* [Stated task]
Rewrite the lines that follow, changing every "pose" to "view" and keeping everything else the same.

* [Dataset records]
--------
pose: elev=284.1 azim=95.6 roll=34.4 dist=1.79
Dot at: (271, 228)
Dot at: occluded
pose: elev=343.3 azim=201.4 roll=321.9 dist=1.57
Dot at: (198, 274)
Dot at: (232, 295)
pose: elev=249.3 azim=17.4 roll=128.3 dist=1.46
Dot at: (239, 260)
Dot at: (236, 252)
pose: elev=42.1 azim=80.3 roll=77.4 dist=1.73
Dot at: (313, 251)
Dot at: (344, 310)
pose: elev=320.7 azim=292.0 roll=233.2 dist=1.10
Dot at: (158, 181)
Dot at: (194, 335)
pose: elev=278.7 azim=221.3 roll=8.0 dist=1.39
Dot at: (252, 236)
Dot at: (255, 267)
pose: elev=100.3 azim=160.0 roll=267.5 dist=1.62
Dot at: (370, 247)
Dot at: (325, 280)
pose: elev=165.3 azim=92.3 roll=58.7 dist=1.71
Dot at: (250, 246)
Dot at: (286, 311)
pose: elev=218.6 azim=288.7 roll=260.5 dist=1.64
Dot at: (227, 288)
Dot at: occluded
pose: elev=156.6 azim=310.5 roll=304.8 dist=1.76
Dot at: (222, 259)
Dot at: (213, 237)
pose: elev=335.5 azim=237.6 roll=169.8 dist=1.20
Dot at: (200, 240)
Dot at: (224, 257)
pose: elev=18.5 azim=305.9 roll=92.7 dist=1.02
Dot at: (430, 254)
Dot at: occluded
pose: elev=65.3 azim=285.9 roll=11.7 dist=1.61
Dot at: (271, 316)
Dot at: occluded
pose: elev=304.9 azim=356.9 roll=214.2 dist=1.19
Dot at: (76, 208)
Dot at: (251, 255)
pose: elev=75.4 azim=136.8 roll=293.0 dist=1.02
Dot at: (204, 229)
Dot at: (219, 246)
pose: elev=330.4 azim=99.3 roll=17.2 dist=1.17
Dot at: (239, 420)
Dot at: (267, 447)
--------
* [Expected answer]
view: elev=284.1 azim=95.6 roll=34.4 dist=1.79
Dot at: (271, 228)
Dot at: occluded
view: elev=343.3 azim=201.4 roll=321.9 dist=1.57
Dot at: (198, 274)
Dot at: (232, 295)
view: elev=249.3 azim=17.4 roll=128.3 dist=1.46
Dot at: (239, 260)
Dot at: (236, 252)
view: elev=42.1 azim=80.3 roll=77.4 dist=1.73
Dot at: (313, 251)
Dot at: (344, 310)
view: elev=320.7 azim=292.0 roll=233.2 dist=1.10
Dot at: (158, 181)
Dot at: (194, 335)
view: elev=278.7 azim=221.3 roll=8.0 dist=1.39
Dot at: (252, 236)
Dot at: (255, 267)
view: elev=100.3 azim=160.0 roll=267.5 dist=1.62
Dot at: (370, 247)
Dot at: (325, 280)
view: elev=165.3 azim=92.3 roll=58.7 dist=1.71
Dot at: (250, 246)
Dot at: (286, 311)
view: elev=218.6 azim=288.7 roll=260.5 dist=1.64
Dot at: (227, 288)
Dot at: occluded
view: elev=156.6 azim=310.5 roll=304.8 dist=1.76
Dot at: (222, 259)
Dot at: (213, 237)
view: elev=335.5 azim=237.6 roll=169.8 dist=1.20
Dot at: (200, 240)
Dot at: (224, 257)
view: elev=18.5 azim=305.9 roll=92.7 dist=1.02
Dot at: (430, 254)
Dot at: occluded
view: elev=65.3 azim=285.9 roll=11.7 dist=1.61
Dot at: (271, 316)
Dot at: occluded
view: elev=304.9 azim=356.9 roll=214.2 dist=1.19
Dot at: (76, 208)
Dot at: (251, 255)
view: elev=75.4 azim=136.8 roll=293.0 dist=1.02
Dot at: (204, 229)
Dot at: (219, 246)
view: elev=330.4 azim=99.3 roll=17.2 dist=1.17
Dot at: (239, 420)
Dot at: (267, 447)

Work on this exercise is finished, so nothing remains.